Strong association rules (girls).
Comparison of accuracy and MSE of different algorithms.
From Table 5, the maximum accuracy value was 99.56%, which appeared on the improved FP-growth algorithm, followed by MHFLF and FPFAM. The minimum accuracy of Apriori algorithm was 85.24%. The maximum and minimum values of MSE were 3.74 and 0.82, respectively, appearing in the Apriori algorithm and the improved FP-growth algorithm. This indicated that the improved FP-growth algorithm had higher accuracy, smaller errors, and better performance.
Conclusion
The widespread development of student sports activities and the increasing importance of PFA are becoming more prominent. To further explore how to integrate the FP-growth algorithm for SPFA, this study combined the FP-growth algorithm and proposed an optimized prior algorithm association rule model, which was improved using transaction compression and hashing techniques. At the same time, an evaluation efficiency optimization model based on the improved FP-growth algorithm was designed, which accelerated the algorithm’s operation and developed more accurate SAR. The results indicated that the TC + H-A algorithm performed the best when the CT was 0.9. Compared to the classic Apriori, the execution efficiency of physical testing data for females had increased by 86%, while for males it had increased by 93%. The optimized model improved the execution efficiency by 82.87%–88.4% compared to Apriori and FP-growth in body measurement data processing. The introduction of ID to measure SAR validated the effectiveness and reliability of the improved algorithm. This study contributes to the improvement of school physical education teaching plans and health management strategies, and is also beneficial for the scientific formulation and implementation of policies for the physical health development of adolescents. It reflects the positive role of the cross-integration of social science and data science and technology in promoting social progress.

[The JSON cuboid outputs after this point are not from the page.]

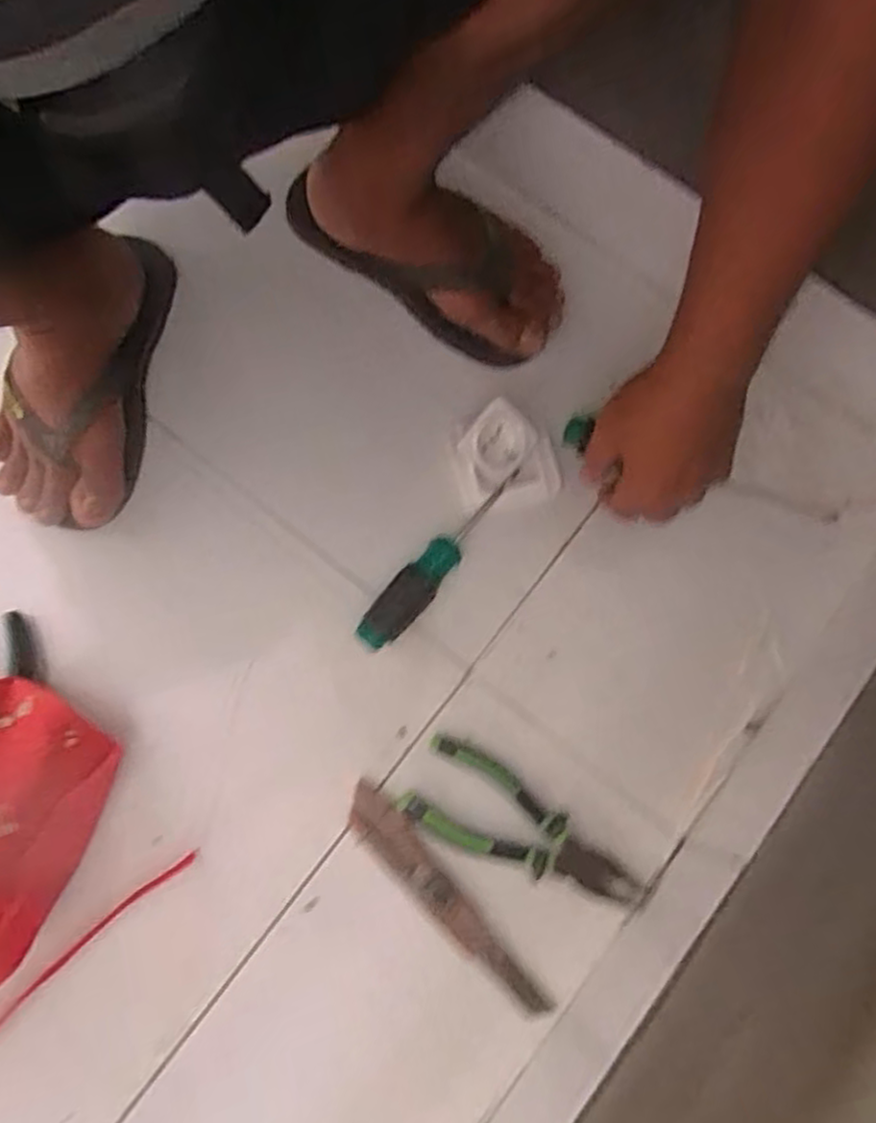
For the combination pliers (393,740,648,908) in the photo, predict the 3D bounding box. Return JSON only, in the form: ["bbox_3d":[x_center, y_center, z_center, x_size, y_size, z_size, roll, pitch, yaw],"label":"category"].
[{"bbox_3d":[0.063,0.185,0.508,0.170,0.014,0.062,27,78,6],"label":"combination pliers"}]

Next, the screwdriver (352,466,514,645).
[{"bbox_3d":[0.005,-0.001,0.548,0.031,0.028,0.170,42,80,9],"label":"screwdriver"}]

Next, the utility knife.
[{"bbox_3d":[0.005,0.230,0.495,0.030,0.018,0.186,-43,80,-10],"label":"utility knife"}]

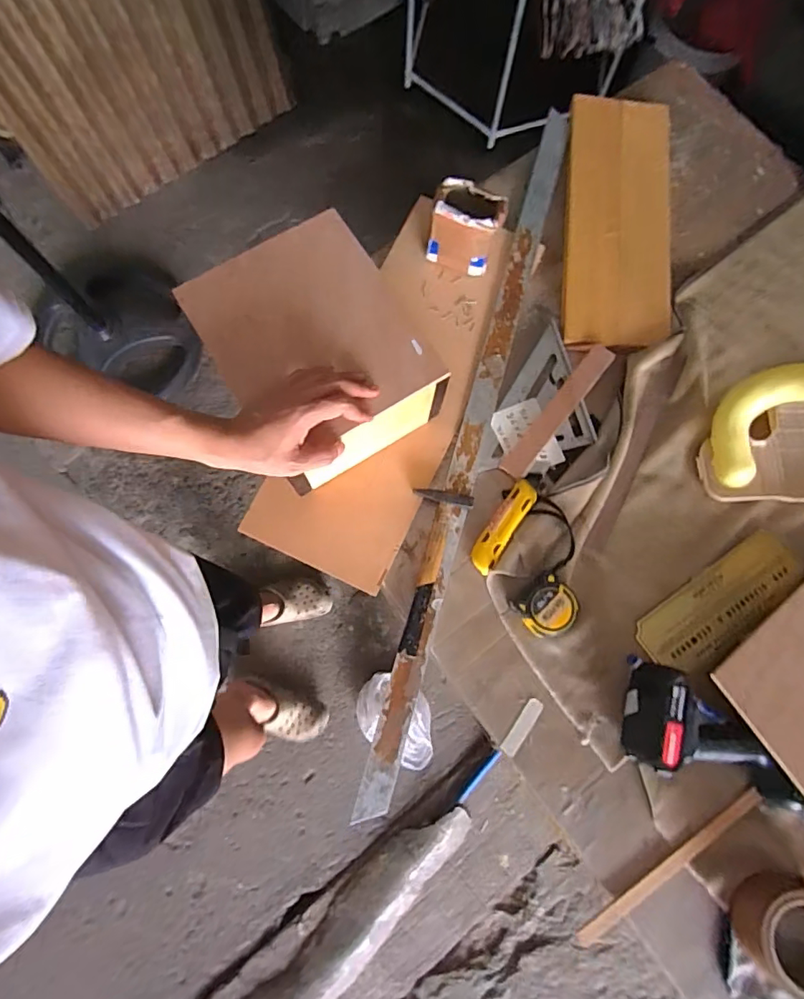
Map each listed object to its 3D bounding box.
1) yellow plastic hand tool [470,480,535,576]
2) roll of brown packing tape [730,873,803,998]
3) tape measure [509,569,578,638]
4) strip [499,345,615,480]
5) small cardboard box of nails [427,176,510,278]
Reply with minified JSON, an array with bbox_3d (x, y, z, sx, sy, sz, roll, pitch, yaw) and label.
[{"bbox_3d":[0.127,0.033,0.636,0.034,0.018,0.126,35,80,5],"label":"yellow plastic hand tool"},{"bbox_3d":[0.412,0.459,0.521,0.100,0.053,0.103,0,79,-1],"label":"roll of brown packing tape"},{"bbox_3d":[0.175,0.131,0.611,0.067,0.037,0.061,-36,82,-8],"label":"tape measure"},{"bbox_3d":[0.206,-0.117,0.667,0.033,0.005,0.215,39,84,11],"label":"strip"},{"bbox_3d":[0.087,-0.366,0.677,0.087,0.085,0.069,21,79,3],"label":"small cardboard box of nails"}]

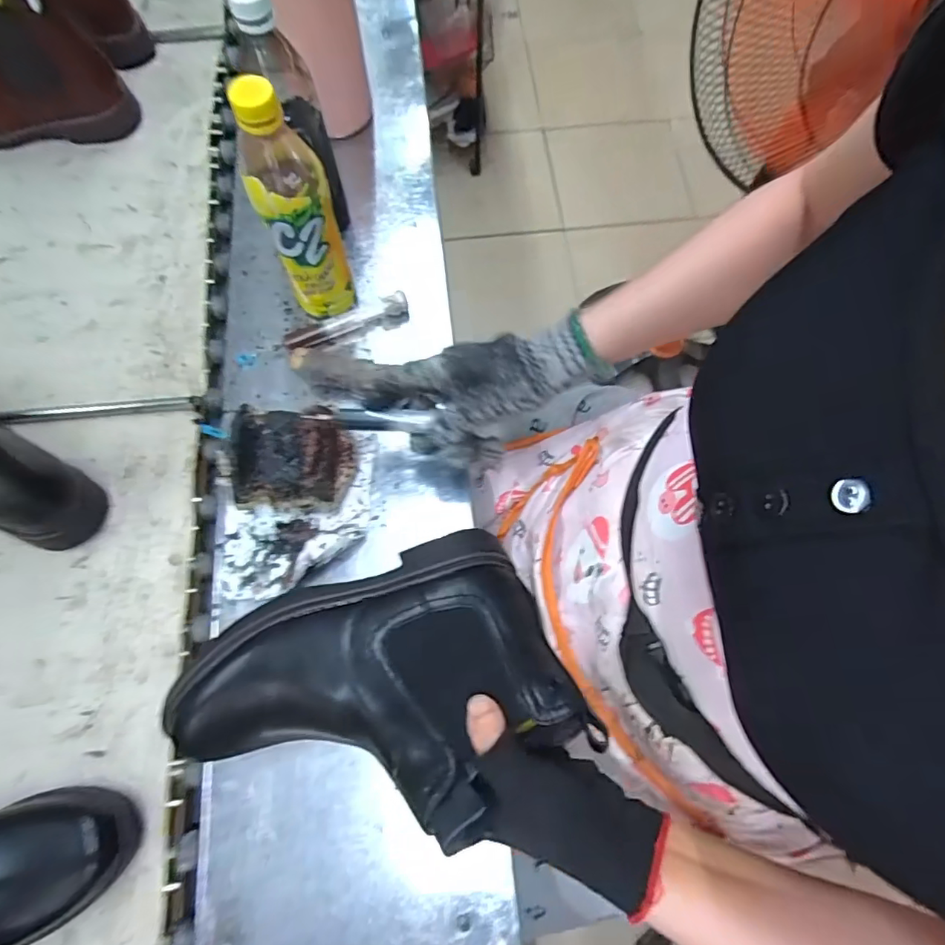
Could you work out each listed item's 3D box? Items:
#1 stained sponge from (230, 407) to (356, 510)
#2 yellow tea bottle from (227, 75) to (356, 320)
[{"bbox_3d":[-0.151,-0.009,0.445,0.084,0.087,0.080,-1,72,-1],"label":"stained sponge"},{"bbox_3d":[-0.148,-0.219,0.445,0.059,0.218,0.059,-18,73,-7],"label":"yellow tea bottle"}]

However, there are potential biases and scalability challenges in the research. At the data level, the sample mainly consists of undergraduate students from universities. These samples have problems such as a single age group, uneven regional and population distribution, and only covering traditional physical measurement indicators without incorporating behavioral data, which affect the generalization of the model. At the algorithmic level, processing real-time data in the Internet of Things faces issues such as low efficiency in incremental transaction processing and significant differences in cross-age group characteristics. Future work can build an age stratified association mining framework, train models separately on datasets divided by age, and use transfer learning to achieve feature sharing and rule fusion, achieving cross-age group improvement. Meanwhile, an incremental FP-growth algorithm can be developed for real-time fitness applications, maintaining a dynamic FP-tree structure and introducing a thermal decay factor to adapt to the timeliness of data.
Footnotes
Funding
The authors received no financial support for the research, authorship, and/or publication of this article.
Declaration of conflicting interests
The authors declared no potential conflicts of interest with respect to the research, authorship, and/or publication of this article.